For starters, there are nods and winks all over Father’s music. There was the “never whipped a brick/but I get the gist” line from “Look At Wrist” that could play into the notion of trap music’s fans being completely removed from that setting, equating any type of work put in to the glamor of relentless drug trafficking. Surely, it’s a claim Father is applying to himself, one that he has the guts to verbalize.

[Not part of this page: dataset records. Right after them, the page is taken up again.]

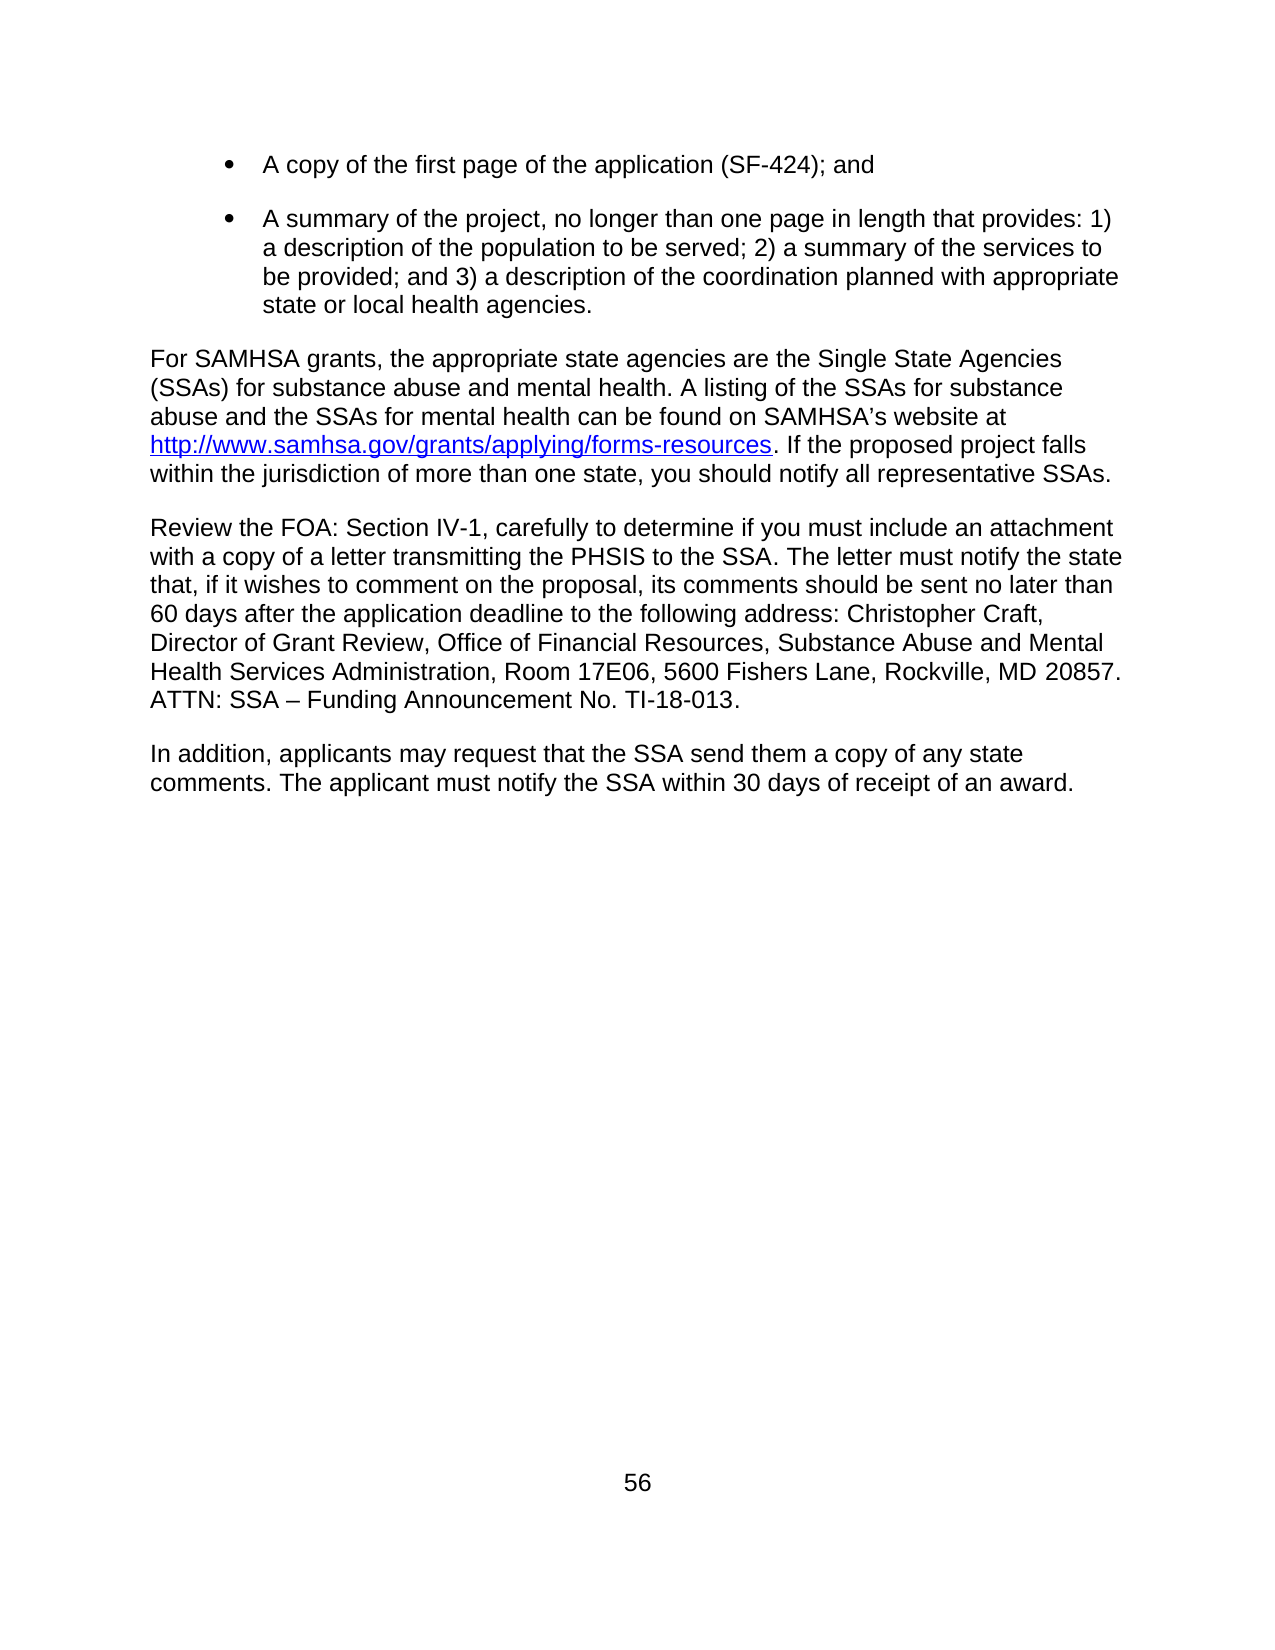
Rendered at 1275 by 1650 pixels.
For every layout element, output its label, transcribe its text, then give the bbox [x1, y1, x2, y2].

text Review the FOA: Section IV-1, carefully to determine if you must include an attachment with a copy of a letter transmitting the PHSIS to the SSA. The letter must notify the state that, if it wishes to comment on the proposal, its comments should be sent no later than 60 days after the application deadline to the following address: Christopher Craft, Director of Grant Review, Office of Financial Resources, Substance Abuse and Mental Health Services Administration, Room 17E06, 5600 Fishers Lane, Rockville, MD 20857. ATTN: SSA – Funding Announcement No. TI-18-013. [150, 513, 1125, 714]
list A summary of the project, no longer than one page in length that provides: 1) a description of the population to be served; 2) a summary of the services to be provided; and 3) a description of the coordination planned with appropriate state or local health agencies. [225, 204, 1125, 319]
text For SAMHSA grants, the appropriate state agencies are the Single State Agencies (SSAs) for substance abuse and mental health. A listing of the SSAs for substance abuse and the SSAs for mental health can be found on SAMHSA’s website at http://www.samhsa.gov/grants/applying/forms-resources. If the proposed project falls within the jurisdiction of more than one state, you should notify all representative SSAs. [150, 344, 1125, 488]
text In addition, applicants may request that the SSA send them a copy of any state comments. The applicant must notify the SSA within 30 days of receipt of an award. [150, 739, 1125, 796]
list A copy of the first page of the application (SF-424); and [225, 150, 1125, 179]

While a wry writer’s voice from Father can come in “blink-and-you-miss-it” doses, his aesthetic remains unpretentious. If the fun is had at the expense of anyone, it is the high-strung, addressed by Richposlim on “BET Uncut” (“I say she’s sexually liberated/you call her ass a ho”), simultaneously Eurostepping the “good girl” nonsense we left in 2013 and playing the ancient “U Mad Bro” card. It’s fitting on a millennial album that remembers “BET Uncut” enough to properly use it in context and make J-Kwon’s calling card, “Tipsy“, the template for what may wind up being the album’s biggest hit (“Everybody In The Club’s Getting Shot”), while invoking Lil B (“Read Her Lips”) and using “IRL” in a sentence (Abra on “Gurl”).

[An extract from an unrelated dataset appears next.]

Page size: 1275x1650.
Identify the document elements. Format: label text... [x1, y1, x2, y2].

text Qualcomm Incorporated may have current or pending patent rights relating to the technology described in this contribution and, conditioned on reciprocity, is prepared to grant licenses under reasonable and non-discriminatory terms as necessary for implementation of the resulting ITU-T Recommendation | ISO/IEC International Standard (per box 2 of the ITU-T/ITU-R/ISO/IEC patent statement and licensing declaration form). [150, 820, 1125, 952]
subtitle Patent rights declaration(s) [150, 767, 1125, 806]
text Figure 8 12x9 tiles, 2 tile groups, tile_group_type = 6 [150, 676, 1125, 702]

Who’s Gonna Get Fucked First? yields no massive tweaks to Father’s formula, but rather improves on its predecessor by simply adding four minutes and spreading the album’s strengths rather equally throughout its duration. It’s a reprise of his role of the fun-loving everyman from Young Hot Ebony, but this is Atlanta and 2015, so this not the material found on Murs or Little Brother’s output of roughly a decade ago. No, aside from living up to whatever “Weird Atlanta” billing this release will certainly be slapped with, this is an everyman that has spent enough time out and about in a major city as a child to successfully execute “boricua, morena” as a hook and enough time killed with friends in that very same youth to know he should treat his inner circle to Zaxby’s amidst Who’s Gonna Get Fucked First?‘s sea of references to the Internet, girls, and television. Father isn’t simply just doing it for the Vine.